With this approach, we start with all values in this database and as the users pick a value for each variable, the options for the next would be limited by their previous choices. They would only see options that occur with their previous choices. To keep the process informative, we wanted to ensure that users are provided with details as to why a question is being asked and its significance. As users continue along this journey, their ability to choose options in each subsequent question continues to be limited until they are left with only one option (that matches with a corresponding type of data steward) left for every remaining variable.
At this point, the user has arrived at only one remaining type of data steward. If the user stops before reaching this point, the two most commonly occurring types of stewards are selected and presented to the user.
To ensure that we were not being overly prescriptive by only representing one matching data steward, we were keen to surface two models that matched with users’ choices and journeys. The way we technically achieved this was by picking the first option based on what the user chose – if there is only one choice based on the users’ choices, we start disregarding variables in the reverse order of selection till we get another type. This is how, no matter what, the system will give the user 2 options for them to view. This is an implementation of a technique called “fuzzy hamming distance”. It calculates the Hamming distance between the users’ choice and the closest incorrect answer by varying the number and location of the hamming vector components till that answer is found.

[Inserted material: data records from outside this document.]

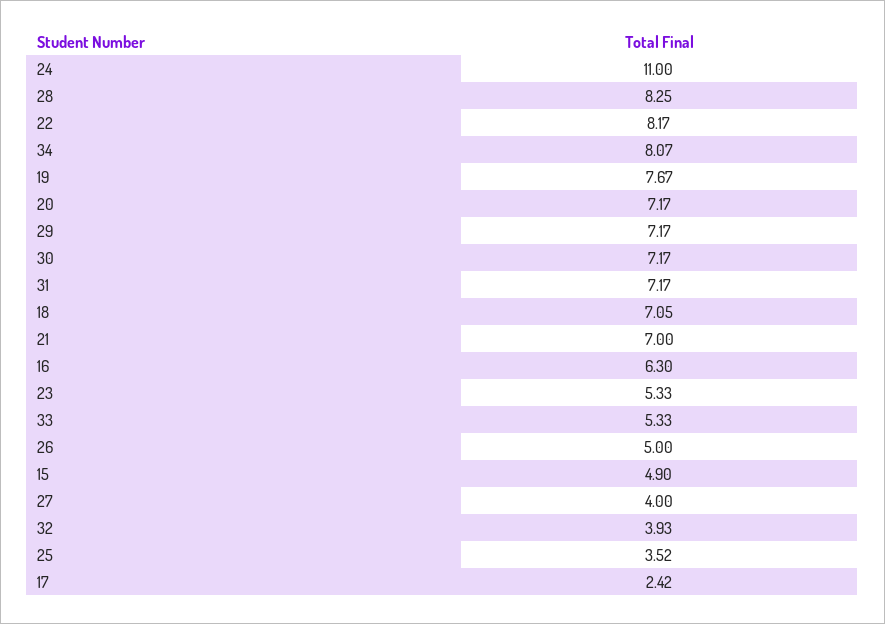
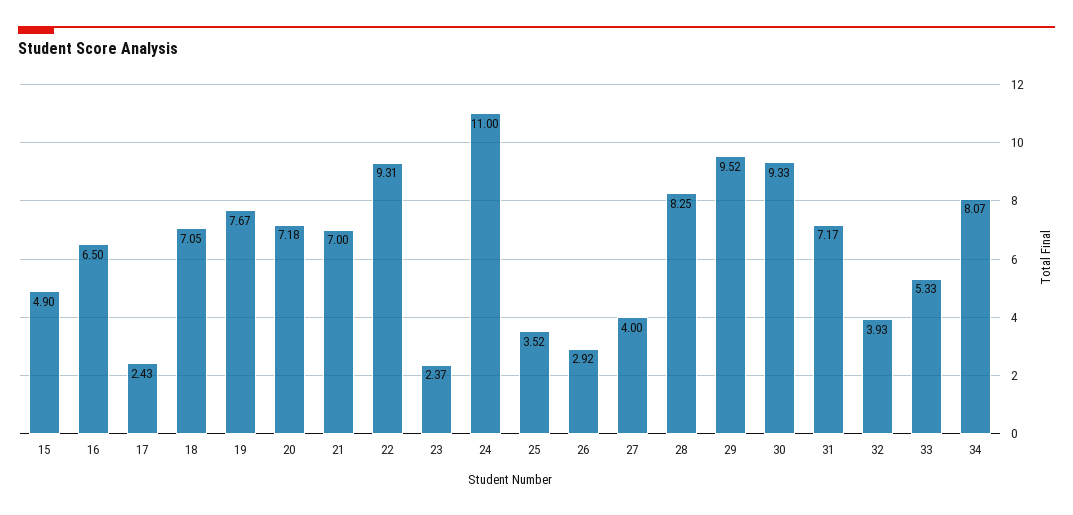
  {
    "24": 11,
    "28": 8.25,
-   "22": 8.17,
+   "22": 9.31,
    "34": 8.07,
    "19": 7.67,
-   "20": 7.17,
+   "20": 7.18,
-   "29": 7.17,
+   "29": 9.52,
-   "30": 7.17,
+   "30": 9.33,
    "31": 7.17,
    "18": 7.05,
    "21": 7,
-   "16": 6.3,
+   "16": 6.5,
-   "23": 5.33,
+   "23": 2.37,
    "33": 5.33,
-   "26": 5,
+   "26": 2.92,
    "15": 4.9,
    "27": 4,
    "32": 3.93,
    "25": 3.52,
-   "17": 2.42
+   "17": 2.43
  }

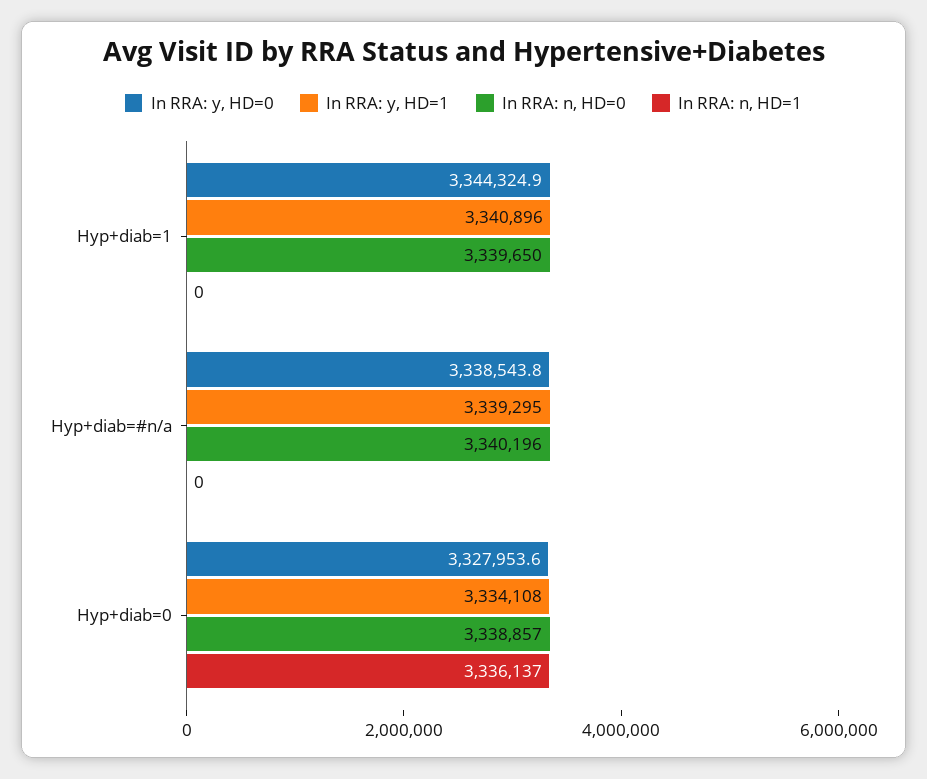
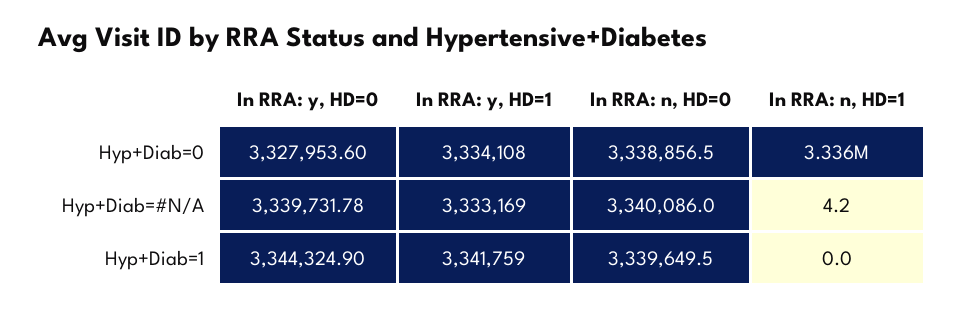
  {
    "In RRA: y, HD=0": {
      "Hyp+diab=1": 3344324.9,
-     "Hyp+diab=#n/a": 3338543.8,
+     "Hyp+diab=#n/a": 3339731.78,
      "Hyp+diab=0": 3327953.6
    },
    "In RRA: y, HD=1": {
-     "Hyp+diab=1": 3340896,
+     "Hyp+diab=1": 3341759,
-     "Hyp+diab=#n/a": 3339295,
+     "Hyp+diab=#n/a": 3333169,
      "Hyp+diab=0": 3334108
    },
    "In RRA: n, HD=0": {
      "Hyp+diab=1": 3339649.5,
-     "Hyp+diab=#n/a": 3340196,
+     "Hyp+diab=#n/a": 3340086,
      "Hyp+diab=0": 3338856.5
    },
    "In RRA: n, HD=1": {
      "Hyp+diab=1": 0,
-     "Hyp+diab=#n/a": 0,
+     "Hyp+diab=#n/a": 4.2,
      "Hyp+diab=0": 3336137
    }
  }

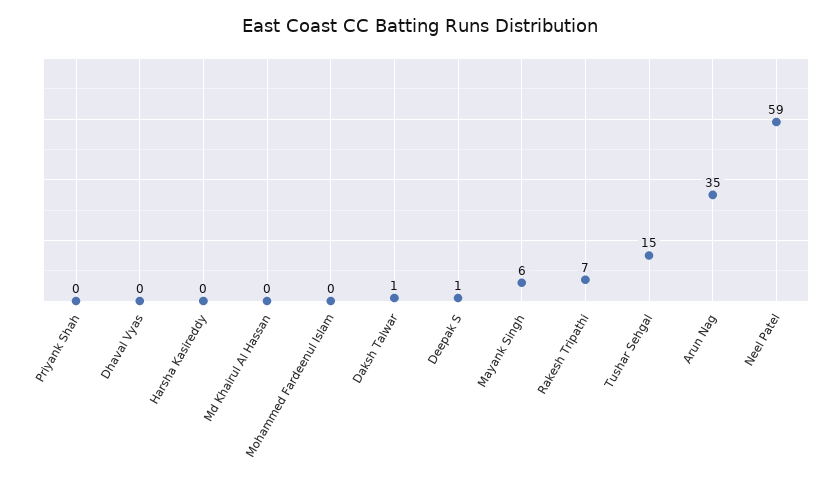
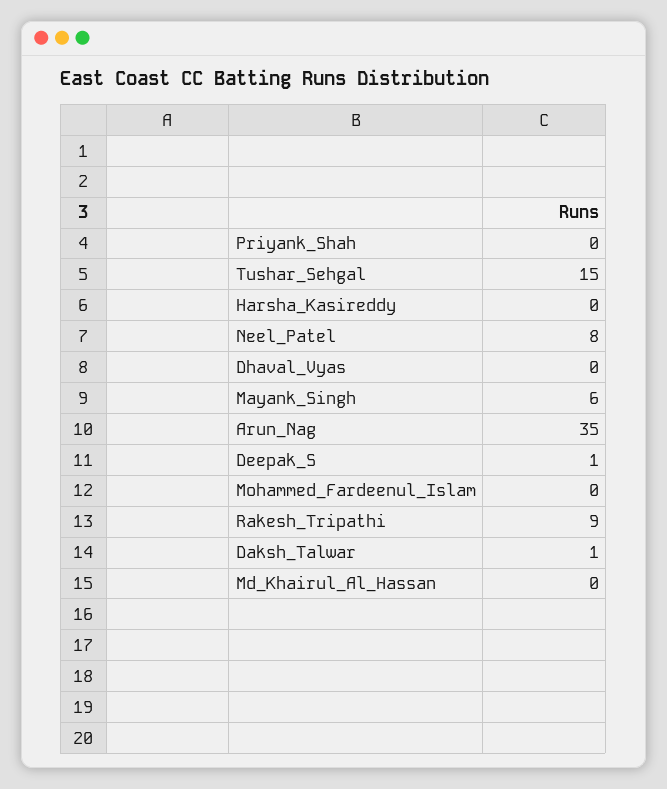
  {
    "Priyank Shah": 0,
    "Dhaval Vyas": 0,
    "Harsha Kasireddy": 0,
    "Md Khairul Al Hassan": 0,
    "Mohammed Fardeenul Islam": 0,
    "Daksh Talwar": 1,
    "Deepak S": 1,
    "Mayank Singh": 6,
-   "Rakesh Tripathi": 7,
+   "Rakesh Tripathi": 9,
    "Tushar Sehgal": 15,
    "Arun Nag": 35,
-   "Neel Patel": 59
+   "Neel Patel": 8
  }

On choosing an option, the users get to read a description of that type of data intermediary and see the case studies that Aapti has compiled on organisations that are examples of that type of intermediary.
- Testing & Evaluation
Our goal is for the Stewardship Navigator to be an actionable tool for individuals, researchers, practitioners keen on building stewards and civil society organizations who are shaping citizen-centric systems of data governance. While this has been built based on our selected case studies – this does not aim to be prescriptive but rather hopes to raise critical inquiry and awareness about the facets of stewardship.As this is our first go at creating a tool of this nature, we are keen to ensure that it is accessible, useful, and reflects ground realities. Keeping this in mind, we hope to carry out a few phases of testing, evaluation, and cycles of incorporating feedback. As you experience our tool, we’d love to hear your thoughts on how user-friendly it may or may not be, what aspects you enjoyed and what remains to be covered. We look forward to continuing to iterate on this with this feedback and suggestions from the community.